You want to compare that it is not equal to zero (any value).

Basically, you do this:

if (x & 1 != 0)

This will give you the result that you want.

Hope this helps.
 
Kim Schulz said:
hi
Im Converting some C source to C# and hit this small problem.
I have a

for(x=0;....x++){

if (x & 1) ....
}

C justs tests an if clause for non-zeroness
so

if ( (x&1) != 0 )
{
.. . .
}

David
 
Kim Schulz said:
hi
Im Converting some C source to C# and hit this small problem.
I have a

for(x=0;....x++){

if (x & 1) ....
}
but how do I construct the (x & 1) so it returns a boolean value?

if ((x&1) != 0)
 
Nicholas Paldino said:
You want to compare that it is not equal to zero (any value).

Basically, you do this:

if (x & 1 != 0)

This will give you the result that you want.

Unfortunately you need more bracketting:

if ( (x&1) != 0)

otherwise it tries to bracket it as:

if ( x & (1 != 0))

which is obviously a nonsense.

I'm not sure why the precedence works this way round, to be honest.
 
Jon Skeet said:
Unfortunately you need more bracketting:

if ( (x&1) != 0)

otherwise it tries to bracket it as:

if ( x & (1 != 0))

which is obviously a nonsense.

I'm not sure why the precedence works this way round, to be honest.

I havn't checked the spec, but I would assume the designers just decided to
be right associative. Much of the language works that way and & != probably
have equal precedence. Thus, the right most operation is the correct one.

Changing precendence might have some simplicity benifits, but I don't know
that it wouldn't cause some other weird problems.

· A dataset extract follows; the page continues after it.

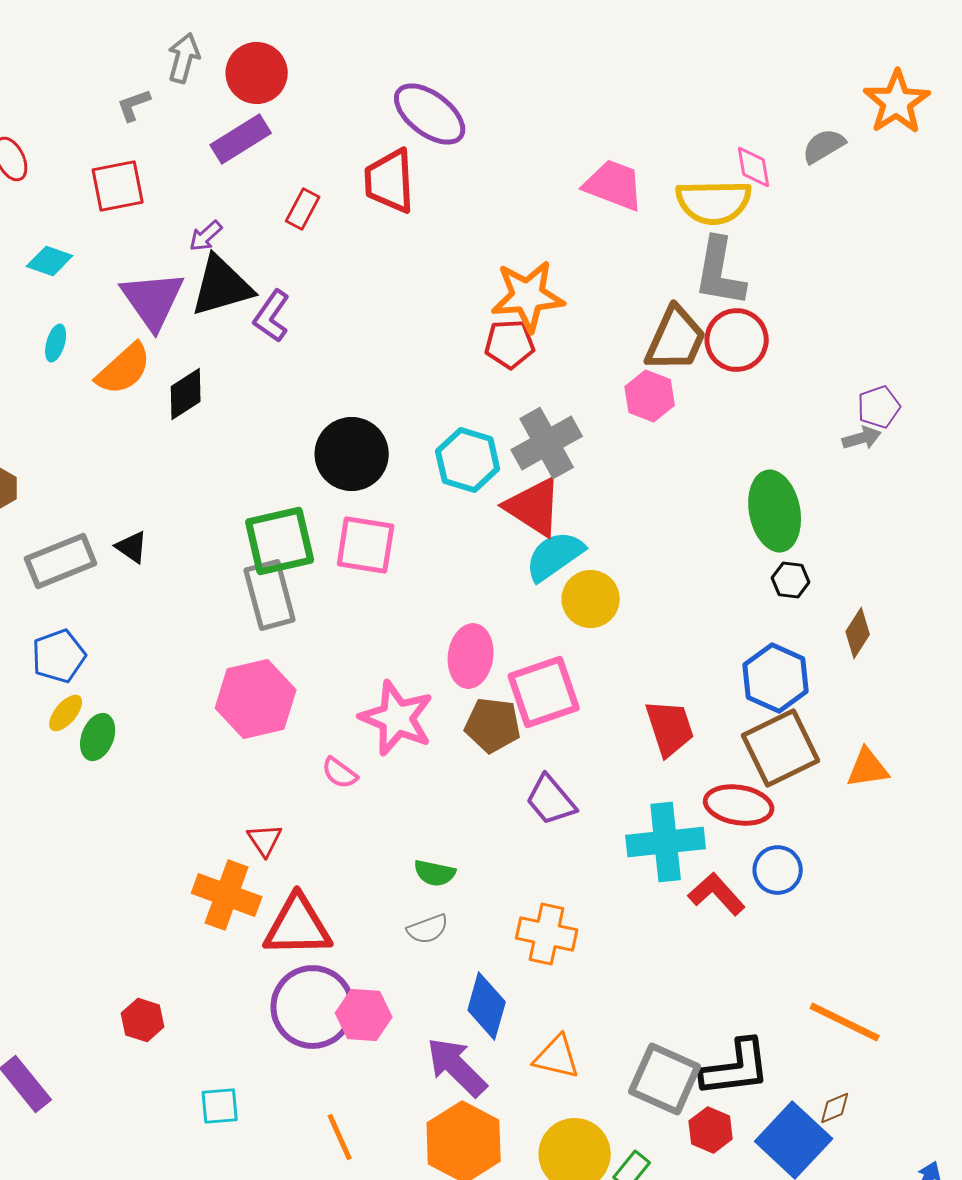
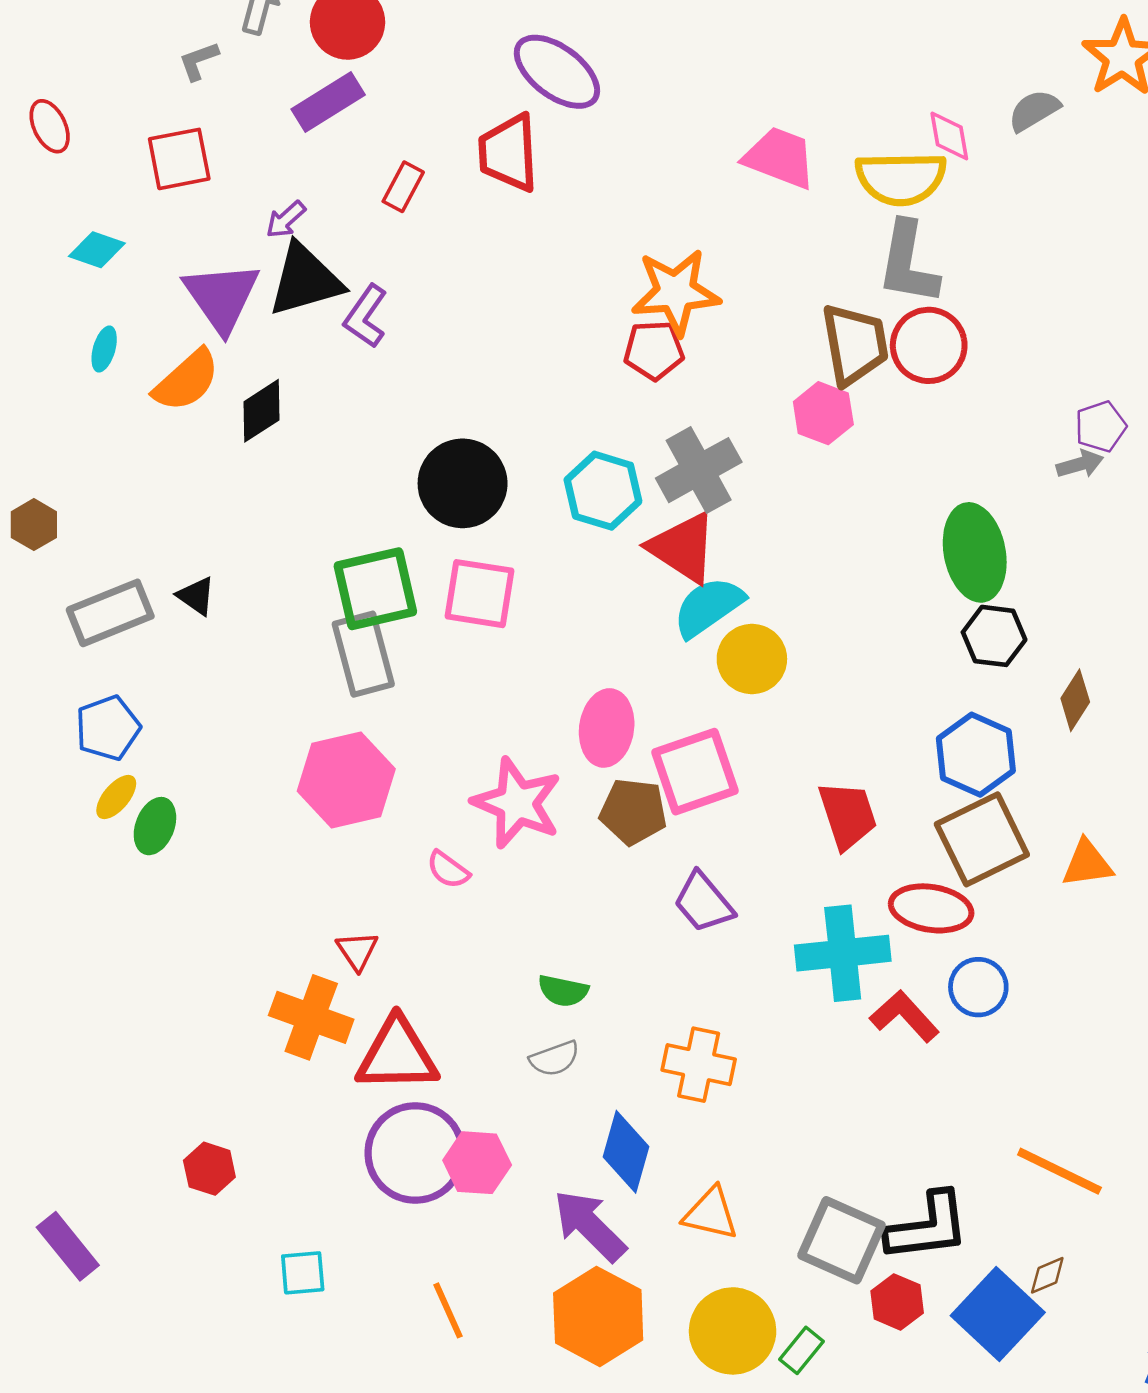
brown trapezoid: (676, 339) -> (855, 344), turned -34
black hexagon: (791, 580) -> (994, 636), size x1.4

Also, some parser
generators may only allow associativity changes and changing != or &'s
associativity would be a terrible thing, I think.
 
Jon said:
Unfortunately you need more bracketting:

if ( (x&1) != 0)

otherwise it tries to bracket it as:

if ( x & (1 != 0))

which is obviously a nonsense.

I'm not sure why the precedence works this way round, to be honest.

I have always liked Steve Oualline's advice in "Practical C Programming"
(not that I follow it religiously):

There are fifteen precedence rules in C (&& comes before || comes
before ?:).

The practical programmer reduces these to two:

1) Multiplication and division come before addition
and subtraction.

2) Put parentheses around everything else.
 
Daniel O'Connell said:
I havn't checked the spec, but I would assume the designers just decided
to be right associative. Much of the language works that way and & !=
probably have equal precedence. Thus, the right most operation is the
correct one.

Changing precendence might have some simplicity benifits, but I don't know
that it wouldn't cause some other weird problems. Also, some parser
generators may only allow associativity changes and changing != or &'s
associativity would be a terrible thing, I think.

After checking, != is immediatly more precedent and you are right it is
utterly silly. Since comparisons are booleans, bitwise doesn't really work
that well. There must be some specific issue here.